Spain is the European leader in reproductive medicine. A liberal legislation and a large number of private reproductive clinics attract a steadily growing number of international patients who travel to Spain to fulfill their dream of having a family. Two techniques are crucial for this transnational mobility: egg donation and reprogenetics. In my work, I study the interdependencies of these two techniques by analysing the use of the genetic carrier test in egg donation cycles. The interplay of those techniques is due to the main goal of reproductive medicine, which is to produce ‘healthy’ children.
I situate my work within a (transdisciplinary) feminist Science & Technology Studies (STS) debate that analyses new forms of appropriation of women’s bodies in a global bioeconomy. While research has already analysed egg donation in relation to classist and racist structures, little is known about the prob- lematics of genetic diagnostic techniques in the context of egg donation. My work starts addressing this gap. Following a praxeographic approach, I explore how the imaginary of a ‘healthy’ child manifest itself in the form of multiple practices in the clinic’s everyday life. I also discuss how this affects different actors differentely (egg donors, egg recipients, clinic staff, geneticists). Inspired by the approaches of a ‘sensory ethnography’, I aim to make this universe of Spanish reproductive medicine not only cognitively comprehensible but also sensually tangible through written, visual and auditive elements, which are accessible through hyperlinks.

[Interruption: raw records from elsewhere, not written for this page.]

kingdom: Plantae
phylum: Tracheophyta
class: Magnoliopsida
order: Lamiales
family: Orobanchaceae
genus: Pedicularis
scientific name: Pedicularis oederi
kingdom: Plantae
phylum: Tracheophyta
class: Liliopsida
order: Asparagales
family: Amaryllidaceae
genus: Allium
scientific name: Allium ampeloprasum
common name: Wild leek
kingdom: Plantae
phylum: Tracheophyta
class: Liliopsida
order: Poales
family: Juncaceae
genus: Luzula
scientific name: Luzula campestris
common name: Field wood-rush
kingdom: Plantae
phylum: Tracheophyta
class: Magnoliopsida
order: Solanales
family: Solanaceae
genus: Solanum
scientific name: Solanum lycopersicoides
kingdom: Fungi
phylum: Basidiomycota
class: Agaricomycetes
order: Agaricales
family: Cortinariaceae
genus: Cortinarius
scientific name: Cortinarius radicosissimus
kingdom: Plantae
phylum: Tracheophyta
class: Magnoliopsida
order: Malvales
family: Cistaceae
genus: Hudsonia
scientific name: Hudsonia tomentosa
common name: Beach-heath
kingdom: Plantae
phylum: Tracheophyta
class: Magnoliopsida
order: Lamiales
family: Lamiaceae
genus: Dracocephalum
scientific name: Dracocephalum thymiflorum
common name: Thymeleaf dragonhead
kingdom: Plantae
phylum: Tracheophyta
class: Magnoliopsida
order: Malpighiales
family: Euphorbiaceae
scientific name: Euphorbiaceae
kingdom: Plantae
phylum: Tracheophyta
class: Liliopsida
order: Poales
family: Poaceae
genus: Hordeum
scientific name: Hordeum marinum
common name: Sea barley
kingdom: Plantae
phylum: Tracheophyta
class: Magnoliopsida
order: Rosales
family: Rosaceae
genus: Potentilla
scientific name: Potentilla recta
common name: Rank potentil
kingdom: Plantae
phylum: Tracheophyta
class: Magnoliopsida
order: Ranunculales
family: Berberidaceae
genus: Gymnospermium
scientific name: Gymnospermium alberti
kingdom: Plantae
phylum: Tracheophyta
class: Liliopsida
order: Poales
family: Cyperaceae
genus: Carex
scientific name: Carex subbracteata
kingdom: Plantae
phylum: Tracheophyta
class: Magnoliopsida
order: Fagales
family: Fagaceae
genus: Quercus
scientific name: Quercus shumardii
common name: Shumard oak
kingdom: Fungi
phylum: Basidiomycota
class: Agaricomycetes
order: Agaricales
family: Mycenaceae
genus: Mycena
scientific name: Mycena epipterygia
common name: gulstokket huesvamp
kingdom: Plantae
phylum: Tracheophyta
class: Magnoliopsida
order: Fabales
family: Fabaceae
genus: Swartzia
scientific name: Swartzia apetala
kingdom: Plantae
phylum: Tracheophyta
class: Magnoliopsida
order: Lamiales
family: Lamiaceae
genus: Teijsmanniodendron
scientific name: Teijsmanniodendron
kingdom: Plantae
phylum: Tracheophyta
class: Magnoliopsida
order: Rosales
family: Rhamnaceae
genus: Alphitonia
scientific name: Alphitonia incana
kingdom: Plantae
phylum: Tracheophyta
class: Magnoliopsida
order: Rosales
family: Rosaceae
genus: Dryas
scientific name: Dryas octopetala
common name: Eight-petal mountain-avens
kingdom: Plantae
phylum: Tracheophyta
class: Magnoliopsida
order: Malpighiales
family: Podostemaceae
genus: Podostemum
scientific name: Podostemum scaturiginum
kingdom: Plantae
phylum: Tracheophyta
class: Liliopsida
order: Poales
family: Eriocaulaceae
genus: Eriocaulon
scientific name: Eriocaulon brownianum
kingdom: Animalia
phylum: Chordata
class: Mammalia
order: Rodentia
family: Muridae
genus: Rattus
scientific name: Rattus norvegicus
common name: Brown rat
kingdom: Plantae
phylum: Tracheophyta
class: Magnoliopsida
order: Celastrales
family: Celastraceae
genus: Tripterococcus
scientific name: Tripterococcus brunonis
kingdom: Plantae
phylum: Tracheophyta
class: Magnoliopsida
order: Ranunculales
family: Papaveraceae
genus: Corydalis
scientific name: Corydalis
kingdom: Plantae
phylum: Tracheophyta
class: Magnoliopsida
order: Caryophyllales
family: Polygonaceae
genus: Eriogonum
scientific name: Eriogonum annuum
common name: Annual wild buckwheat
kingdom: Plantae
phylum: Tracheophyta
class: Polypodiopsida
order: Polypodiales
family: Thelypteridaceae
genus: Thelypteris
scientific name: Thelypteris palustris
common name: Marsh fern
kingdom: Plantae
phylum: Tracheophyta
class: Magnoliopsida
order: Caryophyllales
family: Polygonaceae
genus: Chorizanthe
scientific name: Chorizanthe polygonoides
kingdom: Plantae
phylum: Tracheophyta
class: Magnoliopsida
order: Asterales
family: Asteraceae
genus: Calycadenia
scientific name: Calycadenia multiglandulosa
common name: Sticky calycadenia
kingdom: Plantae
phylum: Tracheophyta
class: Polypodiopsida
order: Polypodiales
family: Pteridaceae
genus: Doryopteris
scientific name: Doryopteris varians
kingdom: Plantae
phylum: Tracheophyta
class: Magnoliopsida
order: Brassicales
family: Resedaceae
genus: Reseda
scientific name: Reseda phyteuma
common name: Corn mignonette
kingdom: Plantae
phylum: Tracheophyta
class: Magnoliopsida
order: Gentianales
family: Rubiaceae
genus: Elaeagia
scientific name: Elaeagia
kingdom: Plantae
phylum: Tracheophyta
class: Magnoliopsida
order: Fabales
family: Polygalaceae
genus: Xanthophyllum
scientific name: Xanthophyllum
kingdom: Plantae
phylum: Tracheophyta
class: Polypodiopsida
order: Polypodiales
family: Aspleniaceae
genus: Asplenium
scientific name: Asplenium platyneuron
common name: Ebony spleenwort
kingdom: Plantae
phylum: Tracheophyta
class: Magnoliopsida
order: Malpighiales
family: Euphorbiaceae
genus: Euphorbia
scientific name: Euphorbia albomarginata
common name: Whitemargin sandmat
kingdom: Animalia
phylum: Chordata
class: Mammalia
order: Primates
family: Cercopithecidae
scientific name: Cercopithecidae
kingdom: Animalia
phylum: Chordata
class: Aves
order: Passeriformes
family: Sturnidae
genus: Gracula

The ‘healthy’ child, this is my main thesis, is an important social imaginary in the contemporary Spanish reproductive clinic. The social imaginary is the conceptual prism through which I make visible the multiple entanglements of power relations, collective imaginaries of the future and contemporary practices in the clinic. In doing so, I show that the ‘healthy’ child is based on ideal, material and bodily relations of inequality, through which the egg donor is (re)produced as a subaltern subject. The collective visions of the future in the clinic point to the fact that the use of (genetic) selection techniques is normalised via a narrative of progress. Finally, the analysis of the use of the genetic carrier test shows how the imaginary materialises in practices that (re)produce the underlying power relations of a transnational bioeconomy. This reification of an abstract imaginary in social practices and medical techniques is not a linear process, but is characterised by multiple contradictions and ambivalences. In my work, I show that it is precisely the fragility and volatility of knowledge structures in relation to the genetic carrier test that result in a stable basis for the imaginary of the ‘healthy’ child. The work thus shows that assisted reproduction is already today a genuinely selective reproduction. The ‘healthy’ child is not only a dream, but (re)produces socio-economic as well as ideational-normative structures of inequality.